- Actions à mener
A: Relevez toutes les personnes et toutes les organisations désignées par leur nom dans l'article sur la sécheresse.
B: Prolongez l'article sur la sécheresse au-delà de sa dernière phrase.

- Texte de l'exercice

★ ★ ★ ★ ★

La sécheresse en forte progression depuis les années 1970
La surface des territoires frappés par la sécheresse a plus que doublé dans le monde entre le début des années 1970 et 2002, selon une étude menée par des scientifiques américains. L'Europe devrait connaître des étés plus chauds et plus secs au cours des prochaines années.
La surface des territoires frappés par la sécheresse a plus que
doublé dans le monde entre le début des années 1970 et 2002, selon
une étude menée par des scientifiques américains. L’Europe devrait
connaître des étés plus chauds et plus secs au cours des prochaines
années.
Au cours des trente dernières années, la sécheresse s’est
largement répandue à la surface de la planète (y compris en
Europe), selon une étude menée par des scientifiques du « Centre
national pour la recherche atmosphérique » (NCAR) américain.
« Les modèles climatiques globaux permettent de prévoir une
augmentation des niveaux de sécheresse dans la plupart des régions
du monde, liée à l’accroissemnt des émissions de gaz carbonique et
autres gaz à effet de serre ; nos propres analyses suggèrent que
cette augmentation est peut-être déjà en cours », a déclaré le
principal auteur de l’étude, Aiguo Dai.
L’étude du NCAR devrait fournir de nouveaux arguments aux
organisations dénonçant les effets du changement climatique. Jan
Kowalzig, de l’ONG Friends of the Earth, a déclaré : « Ce
nouveau rapport montre ce à quoi ressembleront les étés en Europe
dans l’avenir, marqués par un climat plus chaud et plus sec, se
traduisant en énormes coûts sociaux et économiques ».

★ ★ ★ ★ ★

- Données de l'exercice

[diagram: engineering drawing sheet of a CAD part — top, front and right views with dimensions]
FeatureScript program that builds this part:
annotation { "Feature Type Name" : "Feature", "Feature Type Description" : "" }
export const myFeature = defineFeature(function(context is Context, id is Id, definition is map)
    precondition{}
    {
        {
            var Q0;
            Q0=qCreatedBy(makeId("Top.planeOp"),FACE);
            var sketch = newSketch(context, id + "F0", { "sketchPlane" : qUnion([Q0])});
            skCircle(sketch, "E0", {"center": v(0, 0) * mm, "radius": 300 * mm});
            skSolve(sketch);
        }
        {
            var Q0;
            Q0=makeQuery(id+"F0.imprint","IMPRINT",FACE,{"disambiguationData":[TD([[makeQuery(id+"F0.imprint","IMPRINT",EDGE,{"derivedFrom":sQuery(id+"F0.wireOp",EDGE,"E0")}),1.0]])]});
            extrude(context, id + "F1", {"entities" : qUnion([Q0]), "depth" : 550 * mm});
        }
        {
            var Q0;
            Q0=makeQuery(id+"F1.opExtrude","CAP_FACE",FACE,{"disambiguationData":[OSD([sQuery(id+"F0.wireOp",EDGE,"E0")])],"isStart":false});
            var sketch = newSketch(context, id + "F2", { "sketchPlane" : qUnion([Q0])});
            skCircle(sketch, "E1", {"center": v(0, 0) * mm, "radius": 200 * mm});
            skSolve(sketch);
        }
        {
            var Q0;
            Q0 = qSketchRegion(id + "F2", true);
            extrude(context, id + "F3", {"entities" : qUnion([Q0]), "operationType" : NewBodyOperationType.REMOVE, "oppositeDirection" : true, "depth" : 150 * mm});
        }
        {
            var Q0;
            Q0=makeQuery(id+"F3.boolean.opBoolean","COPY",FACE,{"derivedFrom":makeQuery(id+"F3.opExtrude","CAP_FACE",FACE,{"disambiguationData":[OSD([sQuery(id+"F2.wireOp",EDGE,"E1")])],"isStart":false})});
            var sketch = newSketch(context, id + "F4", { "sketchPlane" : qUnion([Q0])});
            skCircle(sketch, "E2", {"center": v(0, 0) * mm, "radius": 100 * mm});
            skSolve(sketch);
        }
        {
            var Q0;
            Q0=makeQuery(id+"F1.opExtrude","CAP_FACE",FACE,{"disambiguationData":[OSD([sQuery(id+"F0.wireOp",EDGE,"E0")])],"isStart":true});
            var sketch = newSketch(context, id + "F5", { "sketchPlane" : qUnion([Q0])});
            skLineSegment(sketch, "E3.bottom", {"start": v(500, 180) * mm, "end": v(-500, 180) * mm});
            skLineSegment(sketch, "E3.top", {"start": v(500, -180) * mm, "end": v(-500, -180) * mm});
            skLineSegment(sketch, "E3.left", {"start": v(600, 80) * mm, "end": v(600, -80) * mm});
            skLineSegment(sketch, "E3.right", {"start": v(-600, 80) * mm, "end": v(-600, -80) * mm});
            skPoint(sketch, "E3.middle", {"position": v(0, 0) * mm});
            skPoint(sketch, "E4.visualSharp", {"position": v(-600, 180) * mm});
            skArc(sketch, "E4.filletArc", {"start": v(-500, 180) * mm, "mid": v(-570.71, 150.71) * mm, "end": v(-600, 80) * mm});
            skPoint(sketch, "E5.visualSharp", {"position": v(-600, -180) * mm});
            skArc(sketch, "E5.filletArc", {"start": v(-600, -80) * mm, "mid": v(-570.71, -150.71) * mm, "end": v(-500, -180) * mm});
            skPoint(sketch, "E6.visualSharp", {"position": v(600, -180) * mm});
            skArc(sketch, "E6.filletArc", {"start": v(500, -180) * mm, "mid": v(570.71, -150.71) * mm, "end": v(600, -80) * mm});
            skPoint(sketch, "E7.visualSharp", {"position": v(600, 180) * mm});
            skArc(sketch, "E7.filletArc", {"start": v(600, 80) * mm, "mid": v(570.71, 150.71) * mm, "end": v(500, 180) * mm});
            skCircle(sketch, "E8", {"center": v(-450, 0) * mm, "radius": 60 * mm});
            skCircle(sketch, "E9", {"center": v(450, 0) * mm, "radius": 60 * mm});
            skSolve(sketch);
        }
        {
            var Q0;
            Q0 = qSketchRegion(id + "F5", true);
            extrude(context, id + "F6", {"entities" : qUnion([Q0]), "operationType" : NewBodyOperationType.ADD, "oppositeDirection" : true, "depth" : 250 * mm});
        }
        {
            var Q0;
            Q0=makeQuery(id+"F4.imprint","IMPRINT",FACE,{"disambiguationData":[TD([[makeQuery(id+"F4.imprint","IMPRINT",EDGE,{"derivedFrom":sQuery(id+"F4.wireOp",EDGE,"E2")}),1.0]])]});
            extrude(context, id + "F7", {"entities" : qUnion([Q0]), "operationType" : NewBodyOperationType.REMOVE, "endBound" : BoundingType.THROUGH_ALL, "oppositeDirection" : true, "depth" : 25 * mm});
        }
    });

★ ★ ★ ★ ★

- Réponses par consigne
A:
- Aiguo Dai
- Jan Kowalzig
- le Centre national pour la recherche atmosphérique (NCAR)
- Friends of the Earth

B:
Kowalzig réclame une « révolution technologique dans la façon
dont l’Europe produit et consomme de l’énergie », dans le but de
réduire les émissions de gaz à effet de serre. « Nous pouvons
obtenir cela en augmentant l’utilisation des énergies renouvelables
et en stimulant l’efficacité énergétique, ce qui favorisera
l’innovation et le développement de nouvelles activités
économiques. »
Selon le NCAR, le réchauffement climatique a provoqué des
phénomènes d’évaporation à la surface de certains territoires,
entraînant ainsi une augmentation du volume de vapeur d’eau dans
l’air. Il en a découlé une augmentation du volume global de
précipitations.
« Les vagues de sécheresse et les inondations sont des phénomènes
climatiques extrêmes ; figurant parmi les désastres naturels les
plus coûteux en termes économiques et humains, elles doivent être
soigneusement étudiées, l’objectif étant éventuellement de prévoir
leur fréquence », a encore déclaré Aiguo Dai.